Passage provided Start Marker
Robert E. Lee: A Life by Allen C. Guelzo. New York: Alfred A. Knopf, 2021. Cloth, ISBN: 978-1101946220. $35.00.
“How do you write the biography of someone who commits treason?,” asks Allen C. Guelzo, Senior Research Scholar at Princeton University and the distinguished author of some of this century’s finest books on the Civil War era. As it turns out, elegantly, comprehensively, and even-handedly.
I must confess that I was prepared to dislike this book. What new could possibly be said about Lee, except to paint him in the dark colors of a contemporary culture that disdains everything and everybody associated with the Confederacy? But the Lee that emerges from Guelzo’s pages rises above simplistic evaluation, reflecting the complexity of one of the central figures of the Late Unpleasantness.
Guelzo’s work might have been better titled, “The Life and Times of Robert E. Lee.” One of the great challenges of biography is to provide appropriate context while never losing sight of the protagonist. The author does a magnificent job of illuminating the world in which Lee operated, including attention to the extended Lee family that levied such a profound influence—good and bad—on the man.
Modern biography too often sinks into ill-considered efforts to psychoanalyze its subject, a pitfall that Guelzo largely avoids. He can’t resist however, suggesting that “Lee’s determination to not be Light Horse Harry [Lee’s dissolute father] fired his impatience and, in later years, his ferocious outbursts of temper at his own and others’ imperfections” (7). Similarly, the author finds a life-long conflict in Lee between his quest for security, independence, and perfection. Maybe, but for the vast majority of the book, Guelzo rests his conclusions on a laudably thorough canvass of newspapers, published primary and secondary sources, and a deep dive into the voluminous body of Lee’s own papers. For example, he provides a lucid description of no fewer than seven accounts of the momentous meeting on April 18, 1861, at which Lee received an unofficial offer to command the army being raised to squelch the rebellion. One glance at the bibliography demonstrates the level of scholarship that informs Guelzo’s work.
This is a complete biography, not merely an examination of Lee’s Civil War career. Only a third of the text focuses on Lee the general. The Seven Days, Second Manassas, and the Maryland Campaign, for example, are addressed in a single chapter. Readers looking for fresh analysis of Lee’s management of the myriad campaigns in which he engaged will be disappointed. Guelzo’s is a narrative history, and his accounts of Lee’s wartime exploits reveal the book’s only flaws. There are innumerable factual errors in the battle accounts that knowledgeable readers will find distracting. However, they are largely incidental and will go unnoticed by the literate general reader at whom this book is primarily aimed.
Passage provided End Marker
Exercises to complete>
a – Using the review, answer these:
(i) What position does Guelzo hold, and at which university?
(ii) How many accounts of the April 18, 1861, meeting does Guelzo describe?
(iii) What share of Guelzo's text focuses on Lee the general?
b – Copy out the part of the review from "Robert E. Lee: A" up to and including "the Late Unpleasantness.", word for word.
Base every answer solely on the review.
Records shown Start Marker
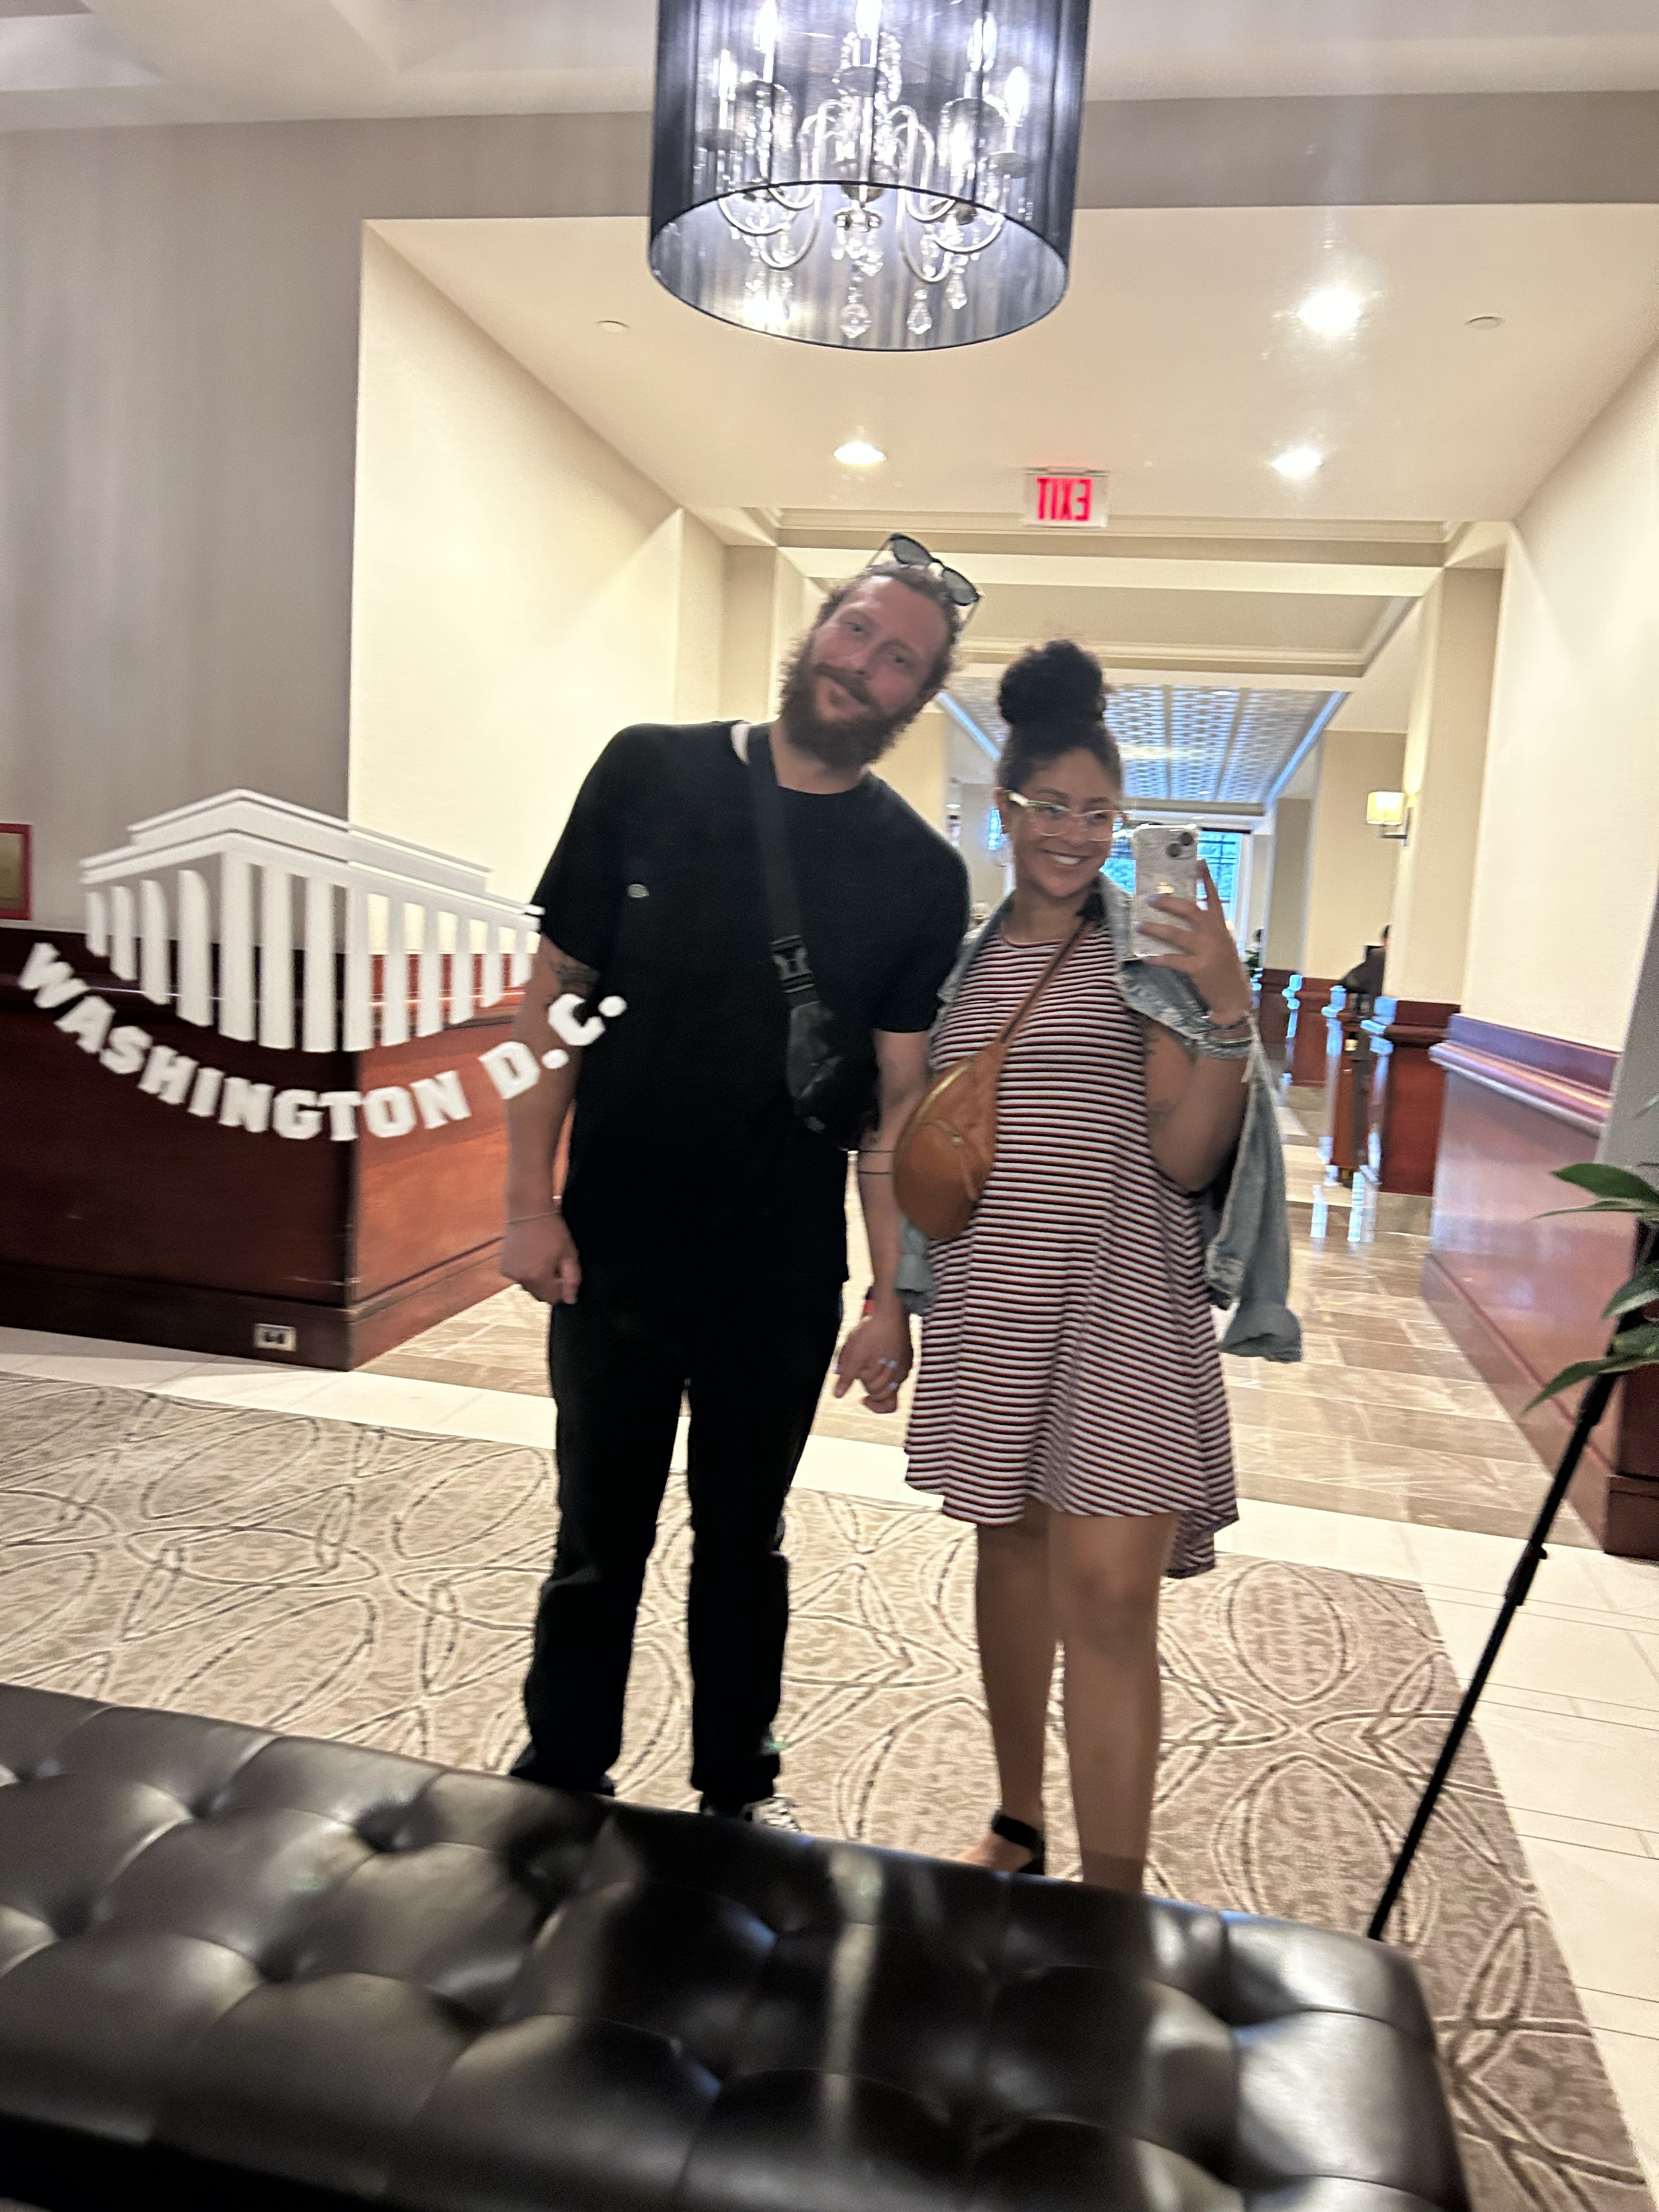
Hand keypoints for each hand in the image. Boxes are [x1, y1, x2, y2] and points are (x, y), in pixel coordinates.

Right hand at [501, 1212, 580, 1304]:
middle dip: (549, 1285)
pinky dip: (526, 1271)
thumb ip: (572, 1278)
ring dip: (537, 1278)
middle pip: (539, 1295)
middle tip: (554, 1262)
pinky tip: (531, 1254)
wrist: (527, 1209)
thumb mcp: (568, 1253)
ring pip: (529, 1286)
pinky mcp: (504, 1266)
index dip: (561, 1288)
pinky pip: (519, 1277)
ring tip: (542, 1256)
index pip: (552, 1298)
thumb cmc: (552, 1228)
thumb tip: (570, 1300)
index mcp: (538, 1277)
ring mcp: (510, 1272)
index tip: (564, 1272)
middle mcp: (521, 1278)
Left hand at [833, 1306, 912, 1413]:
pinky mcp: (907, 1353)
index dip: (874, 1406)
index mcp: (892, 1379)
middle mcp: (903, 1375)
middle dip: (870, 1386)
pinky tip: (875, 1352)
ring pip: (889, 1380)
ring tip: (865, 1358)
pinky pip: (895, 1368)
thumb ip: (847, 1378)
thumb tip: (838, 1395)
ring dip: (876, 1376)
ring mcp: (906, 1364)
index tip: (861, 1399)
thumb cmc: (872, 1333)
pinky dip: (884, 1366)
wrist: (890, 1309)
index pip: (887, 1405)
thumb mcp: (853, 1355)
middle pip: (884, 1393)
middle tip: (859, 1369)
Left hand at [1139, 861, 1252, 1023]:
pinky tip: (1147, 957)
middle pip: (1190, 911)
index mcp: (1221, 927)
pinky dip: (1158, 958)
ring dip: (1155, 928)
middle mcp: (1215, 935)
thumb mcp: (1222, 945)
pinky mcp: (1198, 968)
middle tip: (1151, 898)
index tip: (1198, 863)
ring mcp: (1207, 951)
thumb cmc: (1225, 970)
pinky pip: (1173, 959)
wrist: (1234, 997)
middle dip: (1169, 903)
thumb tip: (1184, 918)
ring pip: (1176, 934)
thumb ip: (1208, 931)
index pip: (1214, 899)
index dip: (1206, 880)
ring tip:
Records shown End Marker
Answers per task>
a –
(i) Senior Research Scholar at Princeton University
(ii) Seven
(iii) A third

b –
Robert E. Lee: A Life by Allen C. Guelzo. New York: Alfred A. Knopf, 2021. Cloth, ISBN: 978-1101946220. $35.00.
“How do you write the biography of someone who commits treason?,” asks Allen C. Guelzo, Senior Research Scholar at Princeton University and the distinguished author of some of this century’s finest books on the Civil War era. As it turns out, elegantly, comprehensively, and even-handedly.
I must confess that I was prepared to dislike this book. What new could possibly be said about Lee, except to paint him in the dark colors of a contemporary culture that disdains everything and everybody associated with the Confederacy? But the Lee that emerges from Guelzo’s pages rises above simplistic evaluation, reflecting the complexity of one of the central figures of the Late Unpleasantness.